- _What is expected_: Please give again, word for word, the lines that lie between the start of the listing below and the line with "- [ ] モバイルアプリコンパニオン", both included.
### Given data
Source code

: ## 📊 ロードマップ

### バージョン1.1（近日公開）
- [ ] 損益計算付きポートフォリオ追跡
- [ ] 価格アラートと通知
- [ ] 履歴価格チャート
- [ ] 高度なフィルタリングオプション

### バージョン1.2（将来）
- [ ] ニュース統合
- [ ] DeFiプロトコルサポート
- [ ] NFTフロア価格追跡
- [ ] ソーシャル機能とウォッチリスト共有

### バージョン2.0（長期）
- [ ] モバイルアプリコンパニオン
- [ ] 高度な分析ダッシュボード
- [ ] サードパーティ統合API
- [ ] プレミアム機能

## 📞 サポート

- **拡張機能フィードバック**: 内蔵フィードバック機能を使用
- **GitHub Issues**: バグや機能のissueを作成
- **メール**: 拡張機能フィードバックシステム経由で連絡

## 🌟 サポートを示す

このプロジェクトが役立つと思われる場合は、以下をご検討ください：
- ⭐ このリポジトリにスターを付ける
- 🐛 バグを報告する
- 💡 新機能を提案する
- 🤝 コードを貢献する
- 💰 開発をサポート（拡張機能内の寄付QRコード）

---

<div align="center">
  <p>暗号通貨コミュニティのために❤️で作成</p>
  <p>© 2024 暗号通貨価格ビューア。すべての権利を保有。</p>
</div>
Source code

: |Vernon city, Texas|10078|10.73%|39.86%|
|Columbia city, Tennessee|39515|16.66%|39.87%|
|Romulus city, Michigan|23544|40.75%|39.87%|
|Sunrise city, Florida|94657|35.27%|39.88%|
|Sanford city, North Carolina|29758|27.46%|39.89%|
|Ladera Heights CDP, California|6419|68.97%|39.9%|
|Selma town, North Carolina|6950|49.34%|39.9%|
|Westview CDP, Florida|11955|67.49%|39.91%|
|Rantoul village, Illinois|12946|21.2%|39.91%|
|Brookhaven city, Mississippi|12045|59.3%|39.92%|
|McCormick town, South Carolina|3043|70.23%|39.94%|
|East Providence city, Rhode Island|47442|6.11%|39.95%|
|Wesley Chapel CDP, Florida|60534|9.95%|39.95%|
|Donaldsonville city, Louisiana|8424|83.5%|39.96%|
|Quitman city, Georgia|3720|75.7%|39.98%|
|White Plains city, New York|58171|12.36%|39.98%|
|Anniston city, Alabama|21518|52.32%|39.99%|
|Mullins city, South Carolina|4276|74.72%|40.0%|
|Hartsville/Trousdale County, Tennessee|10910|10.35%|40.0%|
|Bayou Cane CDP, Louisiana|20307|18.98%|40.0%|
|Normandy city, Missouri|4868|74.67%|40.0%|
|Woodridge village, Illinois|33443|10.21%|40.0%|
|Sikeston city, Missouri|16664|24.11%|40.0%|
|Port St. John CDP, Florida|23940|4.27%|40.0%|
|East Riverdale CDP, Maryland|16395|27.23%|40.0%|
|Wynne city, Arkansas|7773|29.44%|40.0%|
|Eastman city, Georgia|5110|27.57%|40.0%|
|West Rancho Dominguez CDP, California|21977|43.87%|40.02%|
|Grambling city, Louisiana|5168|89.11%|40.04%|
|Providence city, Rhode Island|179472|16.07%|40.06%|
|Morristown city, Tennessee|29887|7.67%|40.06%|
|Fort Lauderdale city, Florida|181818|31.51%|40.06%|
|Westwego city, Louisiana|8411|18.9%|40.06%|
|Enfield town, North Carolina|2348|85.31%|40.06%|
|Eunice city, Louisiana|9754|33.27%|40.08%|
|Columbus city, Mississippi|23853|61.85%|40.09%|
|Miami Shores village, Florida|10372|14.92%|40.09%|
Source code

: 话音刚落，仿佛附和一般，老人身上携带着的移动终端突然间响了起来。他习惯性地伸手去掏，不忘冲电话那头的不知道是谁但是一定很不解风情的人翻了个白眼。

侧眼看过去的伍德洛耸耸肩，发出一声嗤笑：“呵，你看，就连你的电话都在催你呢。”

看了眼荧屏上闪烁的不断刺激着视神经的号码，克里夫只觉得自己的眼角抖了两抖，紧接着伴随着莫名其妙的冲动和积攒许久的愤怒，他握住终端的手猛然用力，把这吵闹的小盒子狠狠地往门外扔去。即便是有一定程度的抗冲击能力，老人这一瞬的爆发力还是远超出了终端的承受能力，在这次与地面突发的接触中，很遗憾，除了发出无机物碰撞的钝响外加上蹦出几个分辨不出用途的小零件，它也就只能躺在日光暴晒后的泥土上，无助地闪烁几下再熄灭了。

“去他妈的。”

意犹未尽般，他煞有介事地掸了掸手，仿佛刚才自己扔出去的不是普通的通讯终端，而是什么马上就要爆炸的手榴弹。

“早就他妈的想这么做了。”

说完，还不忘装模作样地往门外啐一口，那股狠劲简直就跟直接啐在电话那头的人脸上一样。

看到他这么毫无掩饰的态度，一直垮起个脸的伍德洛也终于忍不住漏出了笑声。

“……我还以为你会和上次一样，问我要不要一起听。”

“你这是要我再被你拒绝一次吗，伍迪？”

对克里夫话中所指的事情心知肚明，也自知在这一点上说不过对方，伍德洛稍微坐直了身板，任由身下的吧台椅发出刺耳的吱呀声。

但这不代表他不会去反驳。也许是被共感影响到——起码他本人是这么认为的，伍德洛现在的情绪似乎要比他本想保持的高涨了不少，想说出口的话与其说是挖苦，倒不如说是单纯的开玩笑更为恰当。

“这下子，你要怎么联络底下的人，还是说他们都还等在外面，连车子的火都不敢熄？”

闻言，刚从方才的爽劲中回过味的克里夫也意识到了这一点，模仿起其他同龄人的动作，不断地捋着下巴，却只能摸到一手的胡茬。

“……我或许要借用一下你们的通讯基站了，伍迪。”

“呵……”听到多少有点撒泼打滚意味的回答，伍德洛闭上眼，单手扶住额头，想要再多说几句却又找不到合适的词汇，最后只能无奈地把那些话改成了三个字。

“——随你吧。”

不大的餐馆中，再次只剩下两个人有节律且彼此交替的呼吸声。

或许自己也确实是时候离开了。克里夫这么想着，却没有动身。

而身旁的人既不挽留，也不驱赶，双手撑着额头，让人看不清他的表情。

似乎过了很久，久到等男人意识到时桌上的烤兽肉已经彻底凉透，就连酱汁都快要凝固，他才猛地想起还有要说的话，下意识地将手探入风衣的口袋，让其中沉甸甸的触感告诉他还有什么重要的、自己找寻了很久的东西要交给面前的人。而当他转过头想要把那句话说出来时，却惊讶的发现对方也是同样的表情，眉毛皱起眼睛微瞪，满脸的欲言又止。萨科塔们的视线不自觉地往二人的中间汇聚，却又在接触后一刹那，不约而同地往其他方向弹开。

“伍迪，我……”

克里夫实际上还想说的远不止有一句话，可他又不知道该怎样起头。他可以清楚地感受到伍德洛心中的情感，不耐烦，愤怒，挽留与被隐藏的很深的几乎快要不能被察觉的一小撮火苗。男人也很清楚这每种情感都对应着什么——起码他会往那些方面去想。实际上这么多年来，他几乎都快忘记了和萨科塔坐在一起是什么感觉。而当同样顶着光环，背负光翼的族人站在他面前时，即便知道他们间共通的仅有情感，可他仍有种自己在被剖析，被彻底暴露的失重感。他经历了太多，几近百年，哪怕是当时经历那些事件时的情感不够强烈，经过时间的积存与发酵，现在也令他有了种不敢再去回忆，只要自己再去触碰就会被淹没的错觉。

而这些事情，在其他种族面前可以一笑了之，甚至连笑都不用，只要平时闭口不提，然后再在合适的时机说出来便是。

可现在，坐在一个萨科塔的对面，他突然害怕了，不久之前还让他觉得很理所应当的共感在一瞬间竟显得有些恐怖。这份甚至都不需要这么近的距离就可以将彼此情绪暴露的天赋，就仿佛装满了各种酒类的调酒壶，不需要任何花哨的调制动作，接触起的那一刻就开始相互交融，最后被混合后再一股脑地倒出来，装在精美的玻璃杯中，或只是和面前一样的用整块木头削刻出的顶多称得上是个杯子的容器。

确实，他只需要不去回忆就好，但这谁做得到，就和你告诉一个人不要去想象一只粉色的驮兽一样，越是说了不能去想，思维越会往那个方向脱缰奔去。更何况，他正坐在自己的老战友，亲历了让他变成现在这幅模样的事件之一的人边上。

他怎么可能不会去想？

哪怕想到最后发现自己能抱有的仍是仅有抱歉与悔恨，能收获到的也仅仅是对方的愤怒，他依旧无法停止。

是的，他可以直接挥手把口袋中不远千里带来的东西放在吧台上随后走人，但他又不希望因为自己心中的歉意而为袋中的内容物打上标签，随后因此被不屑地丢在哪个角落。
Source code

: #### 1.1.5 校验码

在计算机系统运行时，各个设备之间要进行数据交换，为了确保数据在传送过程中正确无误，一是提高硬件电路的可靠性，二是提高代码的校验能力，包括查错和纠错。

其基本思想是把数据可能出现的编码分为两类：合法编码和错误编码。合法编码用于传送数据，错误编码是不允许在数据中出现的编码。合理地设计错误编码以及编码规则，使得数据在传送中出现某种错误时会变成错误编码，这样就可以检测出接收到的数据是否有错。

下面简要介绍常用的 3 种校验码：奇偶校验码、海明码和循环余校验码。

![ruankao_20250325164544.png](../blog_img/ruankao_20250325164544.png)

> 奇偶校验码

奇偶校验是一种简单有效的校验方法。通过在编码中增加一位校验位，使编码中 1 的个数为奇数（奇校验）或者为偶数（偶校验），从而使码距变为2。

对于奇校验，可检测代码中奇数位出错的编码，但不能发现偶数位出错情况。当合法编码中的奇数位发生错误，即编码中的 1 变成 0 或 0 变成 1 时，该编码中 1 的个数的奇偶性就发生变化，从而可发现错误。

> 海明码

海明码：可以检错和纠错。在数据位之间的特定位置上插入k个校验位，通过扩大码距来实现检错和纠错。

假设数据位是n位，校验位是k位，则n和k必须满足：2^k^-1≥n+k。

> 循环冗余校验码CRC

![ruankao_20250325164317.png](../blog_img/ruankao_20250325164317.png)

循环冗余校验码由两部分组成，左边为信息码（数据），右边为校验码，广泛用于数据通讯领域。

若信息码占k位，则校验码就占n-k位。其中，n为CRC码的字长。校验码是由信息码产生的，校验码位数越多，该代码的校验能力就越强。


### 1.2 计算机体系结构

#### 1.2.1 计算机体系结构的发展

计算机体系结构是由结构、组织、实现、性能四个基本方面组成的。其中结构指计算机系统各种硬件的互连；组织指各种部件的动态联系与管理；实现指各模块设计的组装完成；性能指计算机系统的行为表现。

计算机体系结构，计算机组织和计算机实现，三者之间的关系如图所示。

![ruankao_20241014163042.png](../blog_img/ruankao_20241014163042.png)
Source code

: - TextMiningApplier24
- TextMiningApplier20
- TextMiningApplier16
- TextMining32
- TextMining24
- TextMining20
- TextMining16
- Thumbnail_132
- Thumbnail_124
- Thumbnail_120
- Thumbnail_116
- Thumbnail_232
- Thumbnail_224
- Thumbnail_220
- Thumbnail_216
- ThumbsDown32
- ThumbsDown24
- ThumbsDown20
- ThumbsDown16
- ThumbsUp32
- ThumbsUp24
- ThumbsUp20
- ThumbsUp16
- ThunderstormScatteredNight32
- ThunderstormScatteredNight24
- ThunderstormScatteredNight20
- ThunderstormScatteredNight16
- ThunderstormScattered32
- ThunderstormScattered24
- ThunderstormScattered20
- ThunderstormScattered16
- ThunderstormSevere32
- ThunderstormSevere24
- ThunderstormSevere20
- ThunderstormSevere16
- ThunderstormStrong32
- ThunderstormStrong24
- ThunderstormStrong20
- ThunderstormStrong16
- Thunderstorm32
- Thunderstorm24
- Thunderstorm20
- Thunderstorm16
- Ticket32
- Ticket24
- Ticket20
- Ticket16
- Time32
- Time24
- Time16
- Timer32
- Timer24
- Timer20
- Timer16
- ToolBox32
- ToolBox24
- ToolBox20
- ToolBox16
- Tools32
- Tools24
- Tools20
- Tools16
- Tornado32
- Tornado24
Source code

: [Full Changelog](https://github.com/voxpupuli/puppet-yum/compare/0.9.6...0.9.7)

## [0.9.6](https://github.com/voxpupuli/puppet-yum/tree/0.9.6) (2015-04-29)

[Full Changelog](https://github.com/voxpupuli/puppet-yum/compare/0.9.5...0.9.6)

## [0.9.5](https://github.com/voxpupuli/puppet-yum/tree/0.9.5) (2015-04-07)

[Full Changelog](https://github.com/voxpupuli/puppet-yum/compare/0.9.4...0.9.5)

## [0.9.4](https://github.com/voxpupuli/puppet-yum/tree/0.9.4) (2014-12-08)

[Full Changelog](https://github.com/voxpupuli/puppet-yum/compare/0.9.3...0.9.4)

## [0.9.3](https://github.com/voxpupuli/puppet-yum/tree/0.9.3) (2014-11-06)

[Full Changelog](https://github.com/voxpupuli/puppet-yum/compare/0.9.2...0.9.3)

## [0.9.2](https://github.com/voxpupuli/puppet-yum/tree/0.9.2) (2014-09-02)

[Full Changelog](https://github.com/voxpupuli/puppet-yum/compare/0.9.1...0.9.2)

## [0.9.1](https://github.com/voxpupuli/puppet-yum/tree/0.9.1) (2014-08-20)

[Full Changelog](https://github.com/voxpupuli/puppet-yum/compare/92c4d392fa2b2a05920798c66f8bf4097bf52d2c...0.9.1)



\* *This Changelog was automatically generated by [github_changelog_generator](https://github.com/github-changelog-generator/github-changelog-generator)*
######
- _Output of the task_:
Source code

: ## 📊 ロードマップ

### バージョン1.1（近日公開）
- [ ] 損益計算付きポートフォリオ追跡
- [ ] 価格アラートと通知
- [ ] 履歴価格チャート
- [ ] 高度なフィルタリングオプション

### バージョン1.2（将来）
- [ ] ニュース統合
- [ ] DeFiプロトコルサポート
- [ ] NFTフロア価格追跡
- [ ] ソーシャル機能とウォッチリスト共有

### バージョン2.0（長期）
- [ ] モバイルアプリコンパニオン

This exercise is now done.